Alcohol-Induced Alterations in Sperm Noncoding RNAs Persist After One Month Cessation and Correlate with Indicators of Epididymal Mitochondrial Dysfunction I

Background Chronic preconception paternal alcohol use modifies the sperm epigenome, inducing fetoplacental growth defects in the offspring of exposed males. A crucial outstanding question in the field of paternal epigenetic inheritance concerns the resilience of the male reproductive tract and the germline's capacity to recover and correct sperm-inherited epigenetic errors after stressor withdrawal. Objectives We set out to determine if measures of the sperm-inherited epigenetic program revert to match the control treatment one month after withdrawing daily alcohol treatments.

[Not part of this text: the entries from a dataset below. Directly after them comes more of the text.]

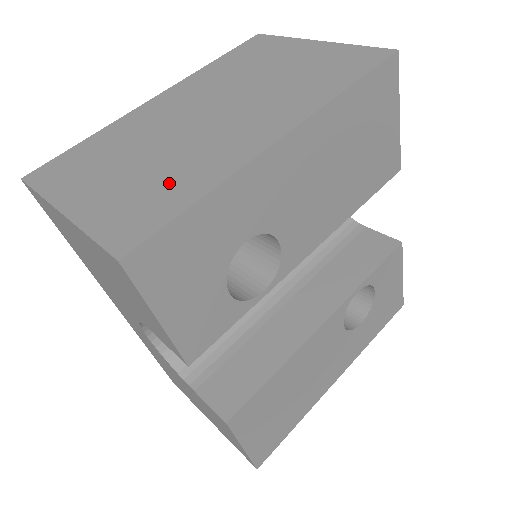
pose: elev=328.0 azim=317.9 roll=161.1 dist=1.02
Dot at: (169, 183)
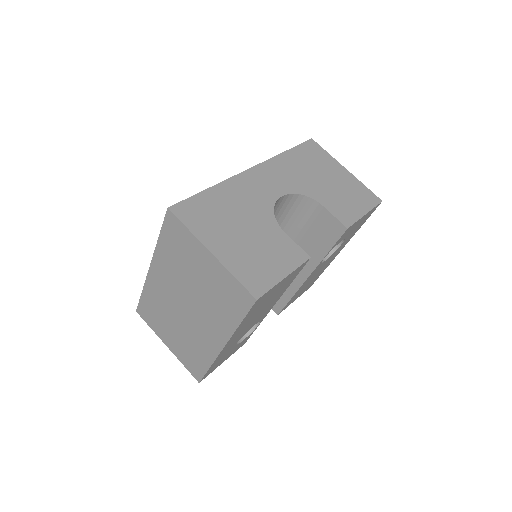
Dot at: (194, 352)
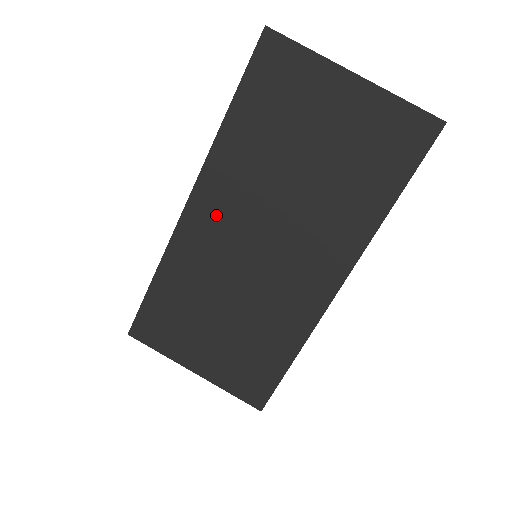
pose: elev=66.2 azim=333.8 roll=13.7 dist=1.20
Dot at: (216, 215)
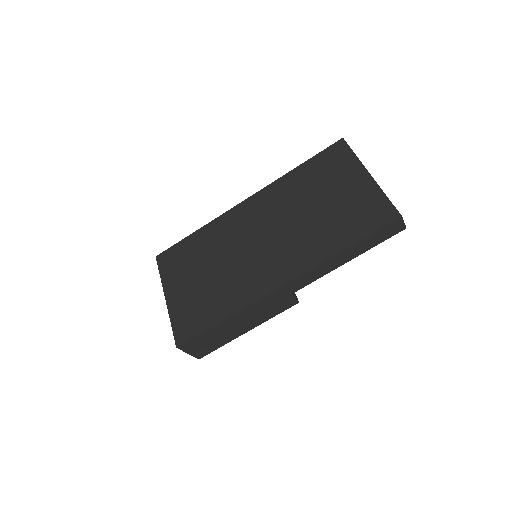
Dot at: (253, 213)
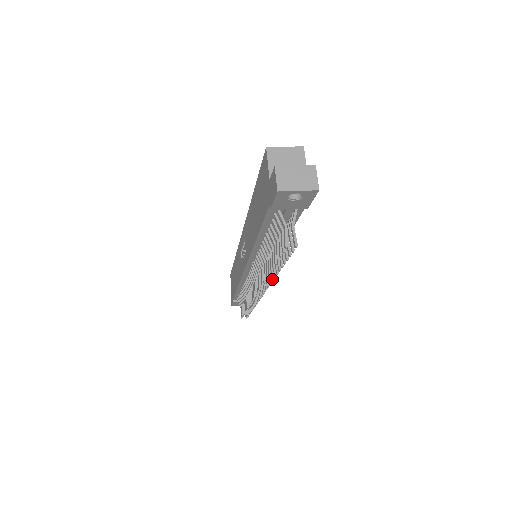
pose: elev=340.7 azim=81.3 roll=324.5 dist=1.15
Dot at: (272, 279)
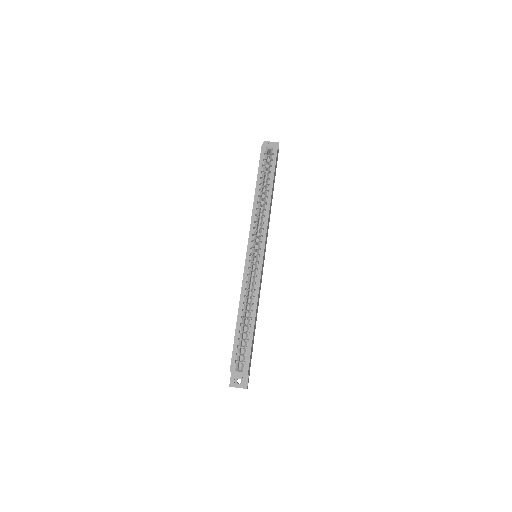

Materials and Methods Using a voluntary access model, we exposed C57Bl6/J males to 10% alcohol for ten weeks, withdrew alcohol treatment for four weeks, and used RNA sequencing to examine gene expression patterns in the caput section of the epididymis. We then compared the abundance of sperm small RNA species between treatments. Results In the caput section of the epididymis, chronic alcohol exposures induced changes in the transcriptional control of genetic pathways related to mitochondrial function, oxidative phosphorylation, the generalized stress response (EIF2 signaling), and Sirtuin signaling. Subsequent analysis identified region-specific, alcohol-induced changes in mitochondrial DNA copy number across the epididymis, which correlated with increases in the mitochondrial DNA content of alcohol-exposed sperm. Notably, in the corpus section of the epididymis, increases in mitochondrial DNA copy number persisted one month after alcohol cessation. Analysis of sperm noncoding RNAs between Control and Alcohol-Exposed males one month after alcohol withdrawal revealed a ~100-fold increase in mir-196a, a microRNA induced as part of the Nuclear Factor Erythroid 2-Related Factor 2 (Nrf2)-driven cellular antioxidant response. Discussion and Conclusion Our data reveal that alcohol-induced epididymal mitochondrial dysfunction and differences in sperm noncoding RNA content persist after alcohol withdrawal. Further, differences in mir-196a and sperm mitochondrial DNA copy number may serve as viable biomarkers of adverse alterations in the sperm-inherited epigenetic program. RNA seq on EtOH treated and EtOH ceased isolated caput portions of the epididymis

背景 孕前父系长期酒精暴露可改变精子表观基因组，导致暴露雄性的子代出现胎儿胎盘生长缺陷。当前父系表观遗传研究领域尚存一个关键未决问题：雄性生殖道的恢复能力，以及生殖细胞系在应激撤除后修复精子携带的表观遗传错误的能力。 研究目的 本研究旨在明确：在每日酒精暴露撤除一个月后，精子携带的表观遗传程序相关指标是否可恢复至与对照组匹配的水平。 材料与方法 本研究采用自愿摄入模型，将C57Bl6/J雄性小鼠暴露于10%酒精溶液中10周，随后撤除酒精干预4周；通过RNA测序（RNA-seq）检测附睾头段的基因表达模式，并比较不同干预组间精子小RNA的丰度差异。 结果 慢性酒精暴露可导致附睾头段中与线粒体功能、氧化磷酸化、整体应激应答（EIF2信号通路）以及沉默信息调节因子（Sirtuin）信号通路相关的遗传通路转录调控发生改变。后续分析发现，酒精暴露可引发附睾不同区段出现特异性的线粒体DNA拷贝数变化，该变化与酒精暴露组精子的线粒体DNA含量升高相关。值得注意的是，在附睾体段，线粒体DNA拷贝数的升高在酒精撤除一个月后仍持续存在。对酒精撤除一个月后的对照组与酒精暴露组雄性小鼠的精子非编码RNA进行分析后发现，mir-196a的表达量升高约100倍；该微小RNA（microRNA）是核因子E2相关因子2（Nrf2）介导的细胞抗氧化应答过程中诱导产生的。 讨论与结论 本研究数据显示，酒精诱导的附睾线粒体功能异常以及精子非编码RNA含量差异在酒精撤除后仍持续存在。此外，mir-196a表达差异与精子线粒体DNA拷贝数差异或可作为精子携带的表观遗传程序发生不良改变的可靠生物标志物。本研究对酒精处理及酒精撤除后分离得到的附睾头段样本开展了RNA测序。